In the US, the FDA approved a drug for post-natal depression – Brexanolone – for the first time. The therapy, the agency’s statement explains, has shown in clinical tests to be able to reduce symptoms for at least 30 days.
The drug, the FDA press release explains, is administered in the hospital by intravenous infusion and lasts 60 hours, always under medical supervision due to the risk of losing consciousness.
“Postpartum depression is a very serious problem that, in severe cases, puts life at risk – underlines Tiffany Farchione from the FDA – Women may have self-injuring or threatening thoughts about the child. This approval marks the first time a drug has been specifically approved to treat post-natal depression, and is an important treatment option.”
The drug is also being approved by Ema, the manufacturer reports on its website, with the European agency that awarded it the ‘Prime’ status, which should speed up the process. The first drug approved in the US specifically for post-partum depression represents a decisive turning point in the lives of millions of women in the world affected by the disorder (about one in nine new mothers) that can also occur in severe form, endangering the life of woman and child and that to date did not have resolving treatment.
This was reported by Graziano Pinna, a neuroscientist and psychiatrist at the University of Illinois in Chicago, commenting on the FDA’s ‘brexanolone’ ok, a slightly modified form of a ‘natural tranquilliser’ produced in the brain called “allopregnanolone”. The disorder that, underlines Pinna, if not treated can last months and even years, is caused by the rapid decrease, which occurs immediately after birth, of steroid hormones such as progesterone but above all of allopregnanolone. “My laboratory – Pinna reports – during years of research in this field has shown for the first time that this molecule, also produced in the brain, plays an important physiological role as an endogenous tranquilliser“. The Brexanolone assures the new mother to restore the function that is lacking for the drastic decrease of the endogenous levels of steroids, continues Pinna.
“The advantages of this treatment – the expert points out – are enormous, in fact, not only the antidepressant effects take place a few hours after administration, but they are also long-lasting, in fact the symptoms do not recur in 94% of the patients treated.

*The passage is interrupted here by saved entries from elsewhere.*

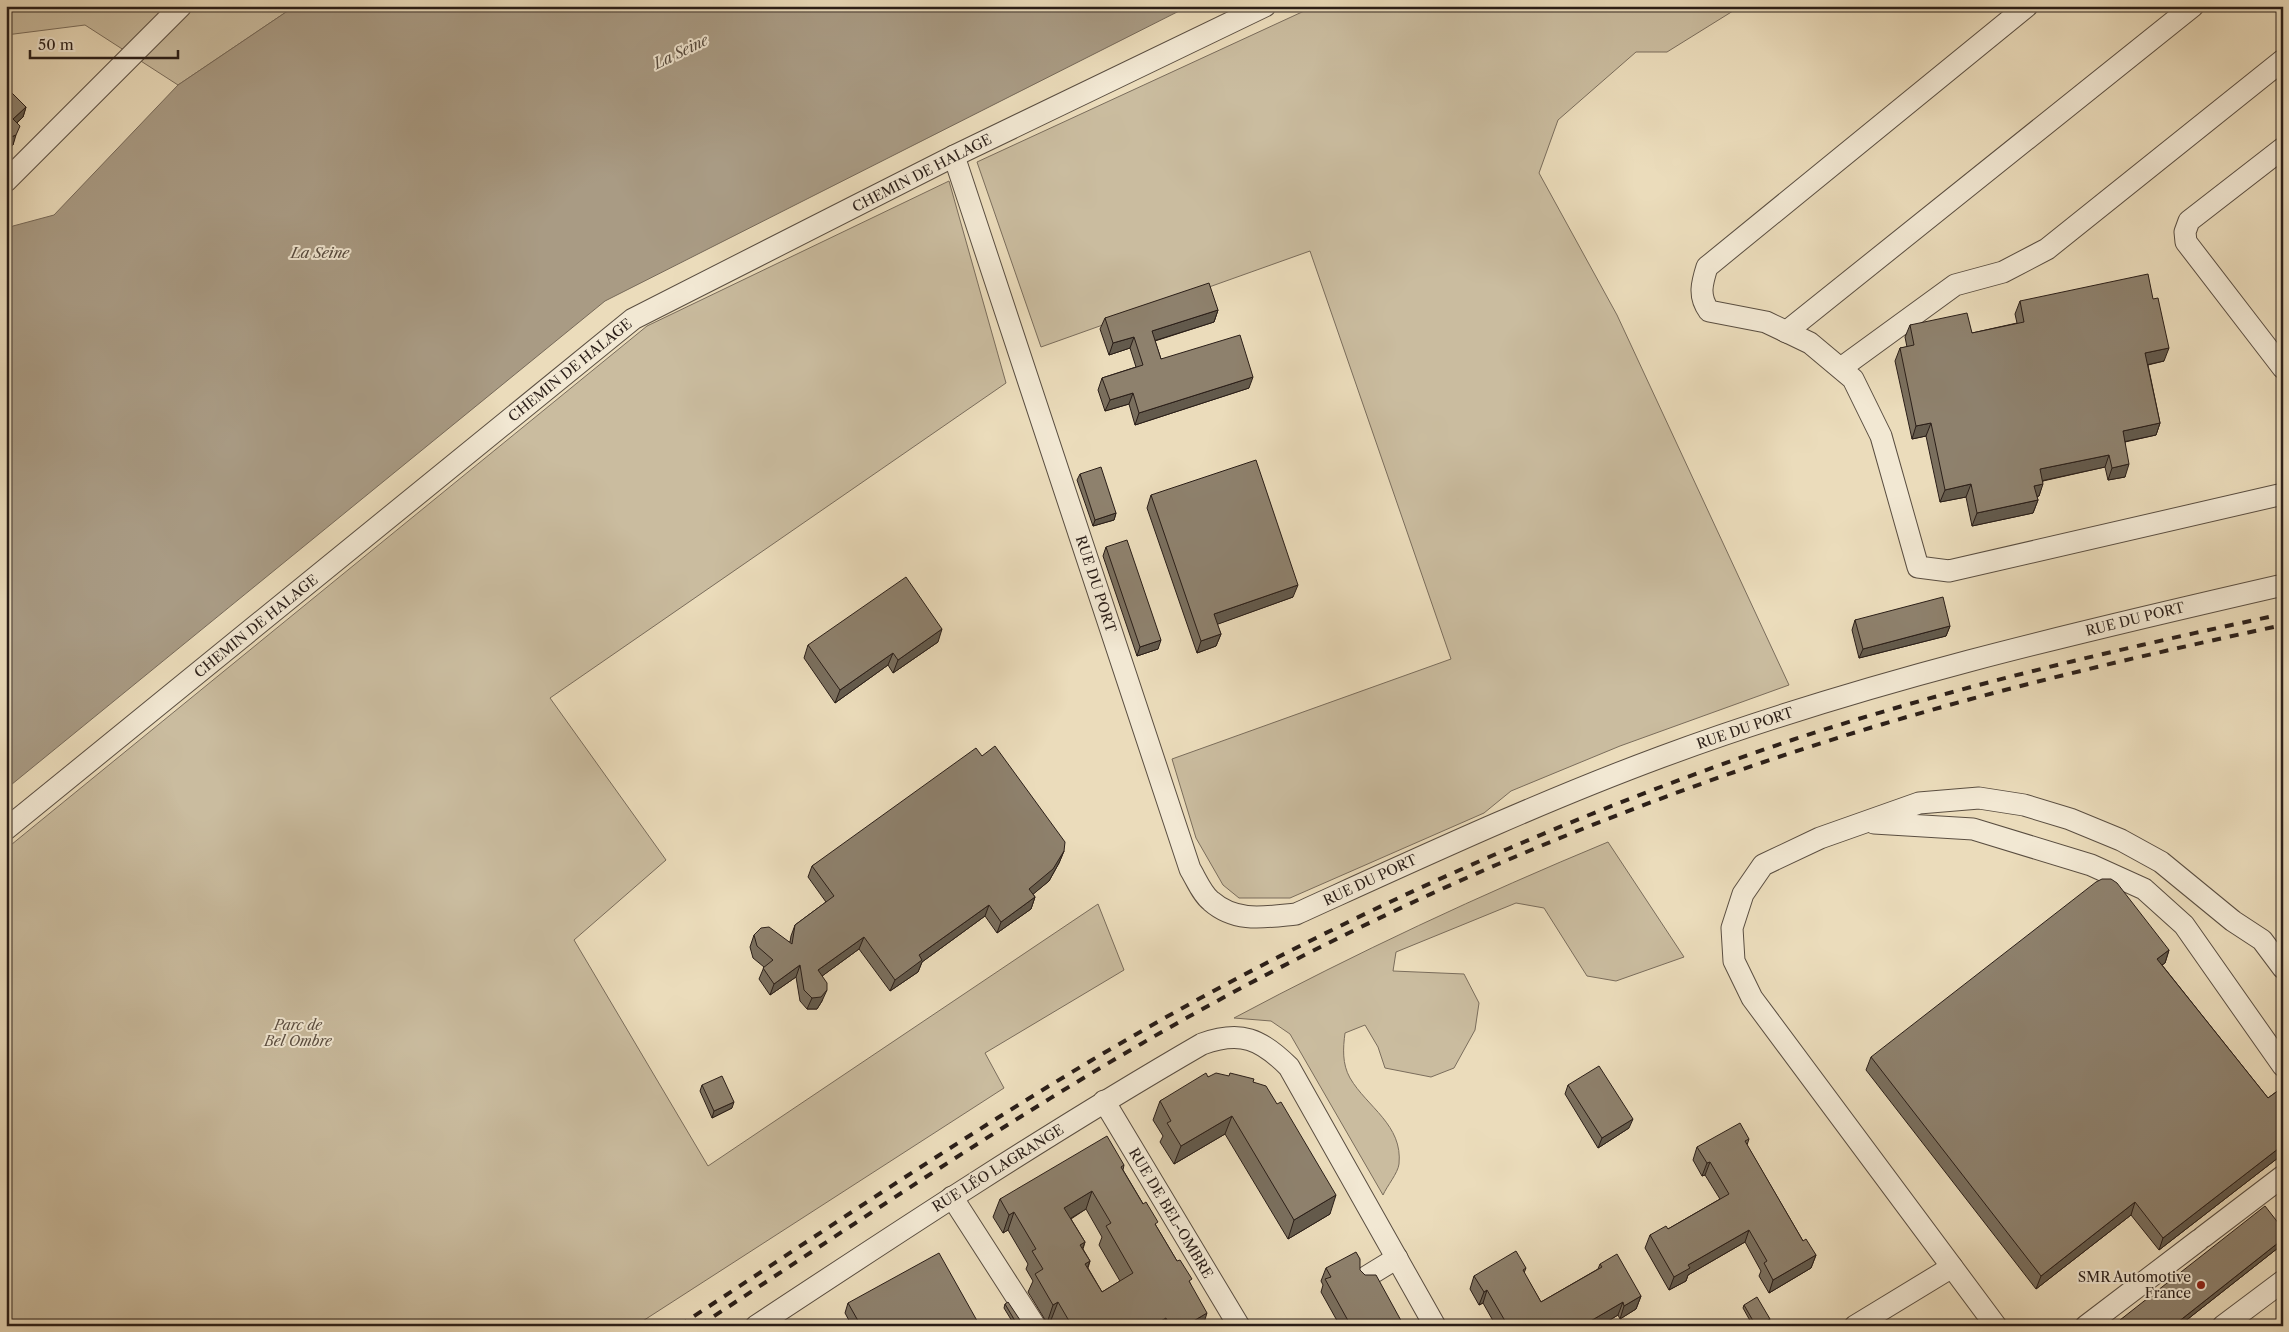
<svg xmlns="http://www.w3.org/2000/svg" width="2289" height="1332" font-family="'Libre Caslon Text',serif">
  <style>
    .green { fill: #cabc9f; stroke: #7a6d5c }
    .water { fill: #a99b84; stroke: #766959 }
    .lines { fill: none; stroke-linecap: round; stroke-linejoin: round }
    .minor-casing { stroke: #5a4e41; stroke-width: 23 }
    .minor { stroke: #f2e8d3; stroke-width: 21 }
    .rail { stroke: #2a1e18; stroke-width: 4; stroke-dasharray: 9 9; stroke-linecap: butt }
    .wall { fill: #7a6f5e; stroke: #2a1e18; fill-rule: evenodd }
    .shaded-wall { fill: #635a4c; stroke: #2a1e18 }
    .building { fill: #8e816d; stroke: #2a1e18; fill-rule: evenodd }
    .poi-dot { fill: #8f2418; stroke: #f2e8d3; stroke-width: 2 }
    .labels { text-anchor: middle; stroke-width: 4; stroke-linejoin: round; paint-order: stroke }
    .street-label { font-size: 14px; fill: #2a1e18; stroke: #f2e8d3 }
    .park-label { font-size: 14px; font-style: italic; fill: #5a4d40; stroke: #f2e8d3 }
    .poi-label { font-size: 14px; fill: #2a1e18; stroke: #f2e8d3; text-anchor: end }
    .water-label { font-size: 15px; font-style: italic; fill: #564a3e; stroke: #f2e8d3 }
  </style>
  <rect width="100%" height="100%" fill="#ebdcbb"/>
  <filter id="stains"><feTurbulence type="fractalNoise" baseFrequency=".004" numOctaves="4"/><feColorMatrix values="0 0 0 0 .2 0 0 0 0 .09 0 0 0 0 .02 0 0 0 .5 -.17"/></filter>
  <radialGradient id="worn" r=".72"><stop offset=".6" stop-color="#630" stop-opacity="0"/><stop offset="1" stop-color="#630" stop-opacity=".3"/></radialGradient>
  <!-- green -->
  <g class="green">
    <polygon points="6,6 295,6 178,85 85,25 6,35"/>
    <polygon points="1315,6 1741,6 1667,52 1636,52 1558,120 1539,173 1617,315 1789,685 1620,746 1511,791 1484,813 1290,898 1239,898 1223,885 1196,838 1172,759 1451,659 1310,251 1041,347 977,162"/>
    <polygon points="949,181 1006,383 550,698 666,860 574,940 708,1166 1098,904 1124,970 985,1053 1004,1088 635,1326 6,1326 6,849 647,326"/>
    <path d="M 1608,842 L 1684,957 L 1616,981 L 1587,976 L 1544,908 L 1516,903 L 1396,952 L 1393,971 L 1464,974 L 1479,1003 L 1475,1030 L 1454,1068 L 1431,1077 L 1385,1068 L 1378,1047 L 1365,1025 L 1345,1033 C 1343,1048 1342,1064 1350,1078 C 1367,1107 1403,1125 1399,1164 C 1398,1173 1387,1186 1383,1195 L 1290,1034 L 1271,1021 L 1234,1018 C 1356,953 1480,895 1608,842 Z"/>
  </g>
  <!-- water -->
  <polygon class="water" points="295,6 1189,6 605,301 6,789 6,232 13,226 54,215 178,85"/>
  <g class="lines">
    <!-- minor casing -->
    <g class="minor-casing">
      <g id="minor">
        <path d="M 2027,6 L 1707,267 C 1702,283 1698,296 1709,311 L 1766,322 L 1810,343 L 1853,379 L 1881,436 L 1918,567 L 1949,571 L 2283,494"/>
        <polyline points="2283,148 2189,221 2185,232 2186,242 2283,368"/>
        <path d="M 954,156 L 1190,869 C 1196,879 1202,894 1211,901 C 1236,923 1265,917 1296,914 C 1417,859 1537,803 1661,757 C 1863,682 2074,633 2283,585"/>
        <polyline points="6,181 181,6"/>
        <polyline points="1786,332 2193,6"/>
        <polyline points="1841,368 1955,285 2003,272 2047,249 2283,60"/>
        <polyline points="1874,823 1973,829 2091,865 2144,889 2184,925 2283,1066"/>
        <polyline points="6,829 633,319 954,156 1265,6"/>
        <polyline points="1104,1101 1239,1326"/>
        <polyline points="952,1197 1035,1326"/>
        <polyline points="2203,1237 2283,1176"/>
        <polyline points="1366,1277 1397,1258"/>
        <path d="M 756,1326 C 903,1229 1050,1132 1202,1044 C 1241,1030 1261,1039 1289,1067 L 1435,1326"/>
        <polyline points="1855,1326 1952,1267"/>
        <polyline points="1996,1326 1752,998 1734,961 1732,928 1743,894 1763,865 1820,838 1919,803 1979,798 2024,805 2070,819 2121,840 2161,862 2233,921 2262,940 2283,968"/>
        <polyline points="2086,1326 2199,1240"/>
        <polyline points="2223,1326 2283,1281"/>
      </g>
    </g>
    <!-- minor -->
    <use href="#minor" class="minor"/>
    <!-- rail -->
    <g class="rail">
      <path d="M 679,1326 C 853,1212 1024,1094 1206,995 C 1393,894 1590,808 1792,740 C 1953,687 2118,649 2283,614"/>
      <path d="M 699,1326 C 893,1199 1083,1068 1289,963 C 1479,865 1679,785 1883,724 C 2014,685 2148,654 2283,625"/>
    </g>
  </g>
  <!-- wall -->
  <g class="wall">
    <polygon points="6,87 26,107 23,117 17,123 13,145 7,147 6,147"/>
    <polygon points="2020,301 2164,361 2148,365 2160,423 2156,435 2125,442 2125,477 2108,480 2105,467 2043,481 2039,496 2037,497 2038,500 2033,513 1972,526 1966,497 1940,502 1926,436 1912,439 1895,361 1900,348 1907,347 1905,337 1910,325 1972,333 2017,323 2015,314"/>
    <polygon points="1218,310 1214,322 1155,341 1161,359 1249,388 1135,425 1129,404 1105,411 1098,390 1102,378 1136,367 1130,348 1109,355 1100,329 1105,318"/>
    <polygon points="1080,474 1116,513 1114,520 1093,526 1077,480"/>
    <polygon points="1151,495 1293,597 1217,624 1221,634 1216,646 1197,653 1147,508"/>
    <polygon points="1106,547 1158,649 1137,656 1103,556"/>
    <polygon points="1855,620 1950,626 1946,636 1859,658 1852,630"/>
    <polygon points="938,642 893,673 888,665 835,703 804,658 808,645"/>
    <polygon points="982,756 1064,851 1059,863 1049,881 1033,894 1035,897 1031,909 997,933 985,916 922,962 918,972 890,991 859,949 822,976 822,1001 817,1009 807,1009 800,1001 796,977 770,995 759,979 764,967 753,958 750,947 754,935 790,942 791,936 795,925 826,902 808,877 812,866"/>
    <polygon points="2169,950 2165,963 2162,965 2268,1098 2283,1087 2283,1154 2159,1250 2131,1215 2036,1289 1866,1070 1871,1057"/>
    <polygon points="1208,1077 1253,1082 1330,1214 1288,1239 1225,1134 1174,1164 1160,1142 1163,1136 1153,1120 1160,1101"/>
    <polygon points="702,1085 732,1108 712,1118 700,1091"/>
    <polygon points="1568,1085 1629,1128 1598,1148 1565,1094"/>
    <polygon points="1749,1139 1747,1145 1803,1241 1816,1255 1811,1268 1769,1293 1759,1276 1761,1271 1745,1242 1688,1275 1686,1281 1669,1290 1645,1248 1650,1235 1668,1229 1720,1199 1705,1175 1702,1176 1693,1160 1697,1147"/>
    <path d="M 1124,1165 L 1123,1170 L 1190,1283 L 1203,1326 L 1055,1326 L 1051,1320 L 1047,1323 L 1028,1292 L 1033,1281 L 1026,1269 L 1028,1264 L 1008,1230 L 1003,1233 L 993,1217 L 1000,1199 ZM 1086,1209 L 1102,1237 L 1099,1245 L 1120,1281 L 1102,1292 L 1088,1268 L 1090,1261 L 1083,1249 L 1085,1242 L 1071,1219 Z"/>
    <polygon points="2283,1229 2283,1244 2179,1326 2118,1326 2120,1320"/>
    <polygon points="1600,1264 1641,1296 1636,1309 1620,1319 1618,1315 1600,1326 1496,1326 1483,1303 1479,1305 1470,1289 1474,1276 1526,1268 1524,1273 1541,1302 1598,1269"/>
    <polygon points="1326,1268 1360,1270 1404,1326 1340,1326 1321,1292 1323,1285 1321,1281"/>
    <polygon points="848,1303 980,1326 852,1326 845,1313"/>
    <polygon points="1005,1304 1024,1326 1015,1326 1004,1308"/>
    <polygon points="1744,1305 1769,1322 1762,1326 1753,1326 1743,1308"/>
  </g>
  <!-- shaded-wall -->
  <g class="shaded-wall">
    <polygon points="26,107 23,117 10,129 13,119"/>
    <polygon points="16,135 13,145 7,147 11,137"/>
    <polygon points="1218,310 1214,322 1147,343 1152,331"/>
    <polygon points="1134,337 1130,348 1109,355 1113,343"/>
    <polygon points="2169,348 2164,361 2141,366 2145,353"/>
    <polygon points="1253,377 1249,388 1135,425 1139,413"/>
    <polygon points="1133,393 1129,404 1105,411 1110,400"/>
    <polygon points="1931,423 1926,436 1912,439 1916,426"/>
    <polygon points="2160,423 2156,435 2118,443 2123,431"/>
    <polygon points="2109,455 2105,467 2036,482 2040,469"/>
    <polygon points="2129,464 2125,477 2108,480 2112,468"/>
    <polygon points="1971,484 1966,497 1940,502 1945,490"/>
    <polygon points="2043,484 2039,496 2030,498 2034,486"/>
    <polygon points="2038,500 2033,513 1972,526 1977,513"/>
    <polygon points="1116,513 1114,520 1093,526 1095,520"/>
    <polygon points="1298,585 1293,597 1210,627 1214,614"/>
    <polygon points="1950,626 1946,636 1859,658 1863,649"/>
    <polygon points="942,629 938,642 893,673 898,660"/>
    <polygon points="1221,634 1216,646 1197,653 1201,641"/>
    <polygon points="1161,640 1158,649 1137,656 1140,647"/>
    <polygon points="893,653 888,665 835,703 840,690"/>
    <polygon points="1064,851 1059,863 1049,881 1025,901 1029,889"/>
    <polygon points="1035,897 1031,909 997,933 1001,922"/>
    <polygon points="989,905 985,916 922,962 918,972 890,991 895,980 919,955"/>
    <polygon points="864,937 859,949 814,982 818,970"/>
    <polygon points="2169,950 2165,963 2153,971 2157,959"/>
    <polygon points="800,965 796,977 770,995 774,984"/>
    <polygon points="827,990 822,1001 817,1009 807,1009 812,998"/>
    <polygon points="734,1102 732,1108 712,1118 714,1111"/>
    <polygon points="1232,1116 1225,1134 1174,1164 1181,1146"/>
    <polygon points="1633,1119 1629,1128 1598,1148 1602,1138"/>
    <polygon points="2283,1145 2283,1154 2159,1250 2163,1238"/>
    <polygon points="1710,1162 1705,1175 1702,1176 1707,1163"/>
    <polygon points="1092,1191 1086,1209 1058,1226 1064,1208"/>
    <polygon points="1336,1195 1330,1214 1288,1239 1294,1220"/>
    <polygon points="2135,1202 2131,1215 2036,1289 2041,1276"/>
    <polygon points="1014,1212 1008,1230 1003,1233 1009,1215"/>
    <polygon points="1749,1230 1745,1242 1688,1275 1686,1281 1669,1290 1674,1277 1688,1265"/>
    <polygon points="2283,1239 2283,1244 2179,1326 2173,1326"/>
    <polygon points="1085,1242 1078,1260 1080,1245"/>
    <polygon points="1816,1255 1811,1268 1769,1293 1773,1280"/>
    <polygon points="1090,1261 1083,1279 1085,1264"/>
    <polygon points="1487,1290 1483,1303 1479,1305 1484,1292"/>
    <polygon points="1641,1296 1636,1309 1620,1319 1624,1306"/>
    <polygon points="1058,1302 1051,1320 1047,1323 1053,1305"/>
    <polygon points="1623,1302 1618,1315 1600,1326 1582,1326"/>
    <polygon points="1207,1313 1203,1326 1185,1326"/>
    <polygon points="1166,1318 1163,1326 1152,1326"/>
    <polygon points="1770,1319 1769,1322 1762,1326 1757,1326"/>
  </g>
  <!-- building -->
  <g class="building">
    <polygon points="6,87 26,107 13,119 20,126 16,135 11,137 6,136"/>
    <polygon points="2148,274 2153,299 2158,298 2169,348 2145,353 2160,423 2123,431 2129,464 2112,468 2109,455 2040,469 2043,484 2034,486 2038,500 1977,513 1971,484 1945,490 1931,423 1916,426 1900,348 1914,345 1910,325 1967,313 1972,333 2024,322 2020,301"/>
    <polygon points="1209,283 1218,310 1152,331 1161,359 1240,335 1253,377 1139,413 1133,393 1110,400 1102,378 1143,365 1134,337 1113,343 1105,318"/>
    <polygon points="1256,460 1298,585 1214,614 1221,634 1201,641 1151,495"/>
    <polygon points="1101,467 1116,513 1095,520 1080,474"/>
    <polygon points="1127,540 1161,640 1140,647 1106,547"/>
    <polygon points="906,577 942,629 898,660 893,653 840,690 808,645"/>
    <polygon points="1943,597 1950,626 1863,649 1855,620"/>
    <polygon points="995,746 1065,842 1064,851 1053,869 1029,889 1035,897 1001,922 989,905 919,955 922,960 895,980 864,937 818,970 827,983 827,990 821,997 812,998 804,990 800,965 774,984 763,968 773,960 757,946 754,935 761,928 769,927 792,944 795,925 834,896 812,866 976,748 982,756"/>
    <polygon points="2102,879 2111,879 2117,883 2169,950 2157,959 2268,1098 2283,1087 2283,1145 2163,1238 2135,1202 2041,1276 1871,1057 2096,882"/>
    <polygon points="1599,1066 1633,1119 1602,1138 1568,1085"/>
    <polygon points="1206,1073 1208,1077 1216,1073 1229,1076 1230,1073 1254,1079 1253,1082 1266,1086 1277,1104 1281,1102 1336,1195 1294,1220 1232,1116 1181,1146 1167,1123 1171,1121 1160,1101"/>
    <polygon points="722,1076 734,1102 714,1111 702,1085"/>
    <polygon points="1740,1123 1749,1139 1745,1141 1803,1241 1806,1239 1816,1255 1773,1280 1764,1263 1767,1261 1749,1230 1688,1265 1690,1268 1674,1277 1650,1235 1666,1226 1668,1229 1729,1194 1710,1162 1707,1163 1697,1147"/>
    <path d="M 1107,1136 L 1124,1165 L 1121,1167 L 1143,1204 L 1146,1202 L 1158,1222 L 1155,1224 L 1177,1261 L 1180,1260 L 1192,1279 L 1189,1281 L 1207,1313 L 1185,1326 L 1170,1326 L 1166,1318 L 1152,1326 L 1072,1326 L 1058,1302 L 1053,1305 L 1035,1274 L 1043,1269 L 1032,1251 L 1036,1249 L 1014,1212 L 1009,1215 L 1000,1199 ZM 1092,1191 L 1111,1223 L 1106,1226 L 1133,1273 L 1102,1292 L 1085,1264 L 1090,1261 L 1080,1245 L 1085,1242 L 1064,1208 Z"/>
    <polygon points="2265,1206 2283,1229 2283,1239 2173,1326 2124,1326 2120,1320"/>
    <polygon points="1516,1251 1526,1268 1523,1270 1541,1302 1602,1267 1600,1264 1617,1254 1641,1296 1624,1306 1623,1302 1582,1326 1508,1326 1487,1290 1484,1292 1474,1276"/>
    <polygon points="1356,1252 1360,1259 1360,1270 1365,1275 1376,1275 1404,1326 1351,1326 1325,1279 1331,1277 1326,1268"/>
    <polygon points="939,1253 980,1326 861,1326 848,1303"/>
    <polygon points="1757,1297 1770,1319 1756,1326 1744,1305"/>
    <polygon points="1008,1302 1024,1326 1018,1326 1005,1304"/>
  </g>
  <!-- markers -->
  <circle class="poi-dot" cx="2201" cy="1285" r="5"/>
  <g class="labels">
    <!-- street labels -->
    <g class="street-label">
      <text transform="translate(922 173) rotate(-27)" y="5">CHEMIN DE HALAGE</text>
      <text transform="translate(570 370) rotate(-39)" y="5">CHEMIN DE HALAGE</text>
      <text transform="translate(1096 584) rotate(72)" y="5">RUE DU PORT</text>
      <text transform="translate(2135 619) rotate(-14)" y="5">RUE DU PORT</text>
      <text transform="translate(256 626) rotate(-39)" y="5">CHEMIN DE HALAGE</text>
      <text transform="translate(1745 728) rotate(-19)" y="5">RUE DU PORT</text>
      <text transform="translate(1370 880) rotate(-25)" y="5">RUE DU PORT</text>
      <text transform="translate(998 1168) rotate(-32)" y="5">RUE LÉO LAGRANGE</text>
      <text transform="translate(1171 1213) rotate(59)" y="5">RUE DE BEL-OMBRE</text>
    </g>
    <!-- park labels -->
    <g class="park-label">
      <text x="298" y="1030">Parc de<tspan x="298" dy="16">Bel Ombre</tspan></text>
    </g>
    <!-- poi labels -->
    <g class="poi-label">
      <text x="2191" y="1282">SMR Automotive<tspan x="2191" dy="16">France</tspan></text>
    </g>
    <!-- water labels -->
    <g class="water-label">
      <text transform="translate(681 52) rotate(-26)" y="5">La Seine</text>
      <text x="320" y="258">La Seine</text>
    </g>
  </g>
  <!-- margin -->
  <rect width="2289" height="1332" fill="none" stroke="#ebdcbb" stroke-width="25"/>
  <rect x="8" y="8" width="2274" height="1317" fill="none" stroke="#2a1e18" stroke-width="2.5"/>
  <rect x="12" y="12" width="2264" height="1307" fill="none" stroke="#2a1e18"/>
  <!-- scale -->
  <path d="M30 50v8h148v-8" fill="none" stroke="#2a1e18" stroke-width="2.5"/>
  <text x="38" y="50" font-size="15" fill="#2a1e18" stroke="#f2e8d3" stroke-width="4" paint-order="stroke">50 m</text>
  <rect width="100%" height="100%" filter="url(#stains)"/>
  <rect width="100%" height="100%" fill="url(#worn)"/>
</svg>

This is a big step forward compared to the antidepressant treatments used so far that are of low efficacy, begin to work after weeks and are associated with relapses. The Brexanolone – concludes Pinna – represents one of the first antidepressant drugs of new generation with fast action with future applications also for the major depression and probably to other mood disorders such as post-traumatic stress disorder”.